The Government has promised to provide more nursery places for disadvantaged two-year-olds. But is it willing to pay for thousands of extra trained carers? This is from the Independent…
Ask Gabi Wainwright about her chosen career as a childcarer and she will regale you with tales of her godson Finley Joe, to whom she devoted hours of attention every day while her friend, the boy’s mother, was working.
Gabi took time out from her own busy timetable at Leeds City College to help to nurture him. “I was involved with him taking his first steps and crerating his first words,” she says, “helping him to speak long and complex sentences. This fed into my college work and without college I would not be where I am today.”
Having completed the two-year A-level-equivalent extended diploma in childcare, 19-year-old Gabi is now in charge of eight one- and two-year-old “Finley Joes” at Asquith Nursery. “We nurse children, meet their most basic and individual needs and give the education – learning through play – that helps them develop social skills, language and communication.
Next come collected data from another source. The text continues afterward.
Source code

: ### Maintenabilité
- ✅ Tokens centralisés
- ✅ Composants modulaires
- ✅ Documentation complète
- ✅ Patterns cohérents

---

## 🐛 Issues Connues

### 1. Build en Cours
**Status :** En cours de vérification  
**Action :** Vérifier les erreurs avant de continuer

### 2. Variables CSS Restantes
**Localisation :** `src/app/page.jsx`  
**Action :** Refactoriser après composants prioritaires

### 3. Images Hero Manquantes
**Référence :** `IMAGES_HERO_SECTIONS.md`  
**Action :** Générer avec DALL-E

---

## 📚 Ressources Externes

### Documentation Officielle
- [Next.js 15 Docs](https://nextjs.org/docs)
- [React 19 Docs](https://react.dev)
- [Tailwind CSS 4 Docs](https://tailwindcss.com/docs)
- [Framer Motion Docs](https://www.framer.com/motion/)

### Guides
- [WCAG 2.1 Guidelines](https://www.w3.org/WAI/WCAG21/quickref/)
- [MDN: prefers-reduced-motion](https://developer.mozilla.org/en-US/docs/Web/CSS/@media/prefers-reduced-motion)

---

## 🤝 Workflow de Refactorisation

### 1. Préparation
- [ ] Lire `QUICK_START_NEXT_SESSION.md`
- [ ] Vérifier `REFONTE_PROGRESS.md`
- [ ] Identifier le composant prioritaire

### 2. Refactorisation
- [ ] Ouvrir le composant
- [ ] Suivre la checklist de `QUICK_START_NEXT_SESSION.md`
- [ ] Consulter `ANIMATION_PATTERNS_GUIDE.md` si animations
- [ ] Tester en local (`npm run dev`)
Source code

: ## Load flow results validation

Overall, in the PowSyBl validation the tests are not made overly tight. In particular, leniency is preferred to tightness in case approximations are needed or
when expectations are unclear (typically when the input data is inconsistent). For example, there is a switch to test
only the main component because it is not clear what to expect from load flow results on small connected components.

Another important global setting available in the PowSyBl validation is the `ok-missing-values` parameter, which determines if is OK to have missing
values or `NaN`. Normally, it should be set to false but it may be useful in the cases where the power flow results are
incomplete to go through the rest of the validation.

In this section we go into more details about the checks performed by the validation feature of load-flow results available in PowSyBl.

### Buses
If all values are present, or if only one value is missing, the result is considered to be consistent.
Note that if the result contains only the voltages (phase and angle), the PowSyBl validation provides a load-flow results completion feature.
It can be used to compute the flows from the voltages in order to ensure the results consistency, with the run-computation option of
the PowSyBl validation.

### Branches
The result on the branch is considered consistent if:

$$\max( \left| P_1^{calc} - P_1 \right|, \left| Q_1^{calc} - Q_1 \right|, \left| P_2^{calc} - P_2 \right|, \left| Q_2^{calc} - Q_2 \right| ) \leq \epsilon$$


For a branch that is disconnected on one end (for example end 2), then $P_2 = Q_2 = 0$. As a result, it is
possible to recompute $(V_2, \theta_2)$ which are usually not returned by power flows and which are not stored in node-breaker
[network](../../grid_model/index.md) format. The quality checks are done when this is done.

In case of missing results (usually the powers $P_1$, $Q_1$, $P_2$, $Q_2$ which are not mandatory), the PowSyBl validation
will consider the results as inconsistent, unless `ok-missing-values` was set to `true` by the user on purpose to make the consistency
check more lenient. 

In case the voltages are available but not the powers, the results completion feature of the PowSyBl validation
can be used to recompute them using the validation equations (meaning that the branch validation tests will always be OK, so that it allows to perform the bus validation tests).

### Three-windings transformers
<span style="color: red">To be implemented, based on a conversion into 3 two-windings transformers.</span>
It is important that all children are given equal opportunity, a chance in life to develop. That’s what I’m there for.”
Gabi is not untypical of many opting for childcare; leaving school with a vague wish to be an English teacher but having poor GCSEs, she revised her ambitions. “I thought maybe I would be a nursery nurse as I wanted to work with children,” she says. The college course, however, opened her eyes to much more. After struggling at the start, within a year she blossomed because, she says, “the tutors gave me constant support throughout”. Now a full-time childcarer, Gabi also plans to do a degree part time in nutritional science for children.
Leeds City College is outstanding for childcare training, say Ofsted and the Council for Awards in Care, Health and Education (Cache), the oldest and largest of childcare-training awarding bodies. More than 500 students are on courses from Entry Level (pre-GCSE) to Level 5 (degree), with a huge increase over the coming months at the request of the local authority. Following a coalition-government £1bn pledge of free childcare places in England for an additional 260,000 of the most disadvantaged two-year-olds by 2014, demand for more trained carers should rise by more than 50,000.
But part-time care costs on average £5,000 a year for parents who pay, and the challenge in the recession, David Cameron says, is to keep costs down. Launching the National Childcare Commission in June, he said: “We will do all we can to reduce the cost of childcare for parents and make sure they have affordable, high-quality places.” He put the then-Education minister Sarah Teather and the Work and Pensions Under-Secretary Maria Miller in charge, to report back later this autumn with recommendations on costs and training.
There are, however, real concerns among Cache officials, college leaders and other training groups that quality training will be sacrificed to cut costs, despite recommendations from an official review of qualifications this summer for tougher training. Professor Cathy Nutbrown, the review’s chair, said the entry bar for training should be raised to A-level (Level 3) minimum, arguing that costs could be constrained by increasing the size of the groups professionals should expect to manage.
However, a parallel report by the Conservative MP Elizabeth Truss, for the think tank CentreForum, calls for wholesale deregulation and cost cutting, with a “mums’ army” of volunteers effectively running the show. Teather’s sympathies are with Nutbrown, but she is now out of the frame, replaced as minister by David Laws in Cameron’s reshuffle. Truss was made Education minister with responsibility for childcare. So, even if the mums’-army idea may have receded, the more draconian approach of Truss’s looks likely, since a central part of Cameron’s remit to the commission is to “relax the rules”, cut costs and scrap unnecessary red tape, giving employers greater discretion.
When an extra £100m in capital spending for nursery-age children was announced by Deputy Prime Minister Nick Clegg at the Liberal Democrat Party conference last month, there was considerable hype and no mention of the original £1bn pledge. The new cash will not meet the training needs.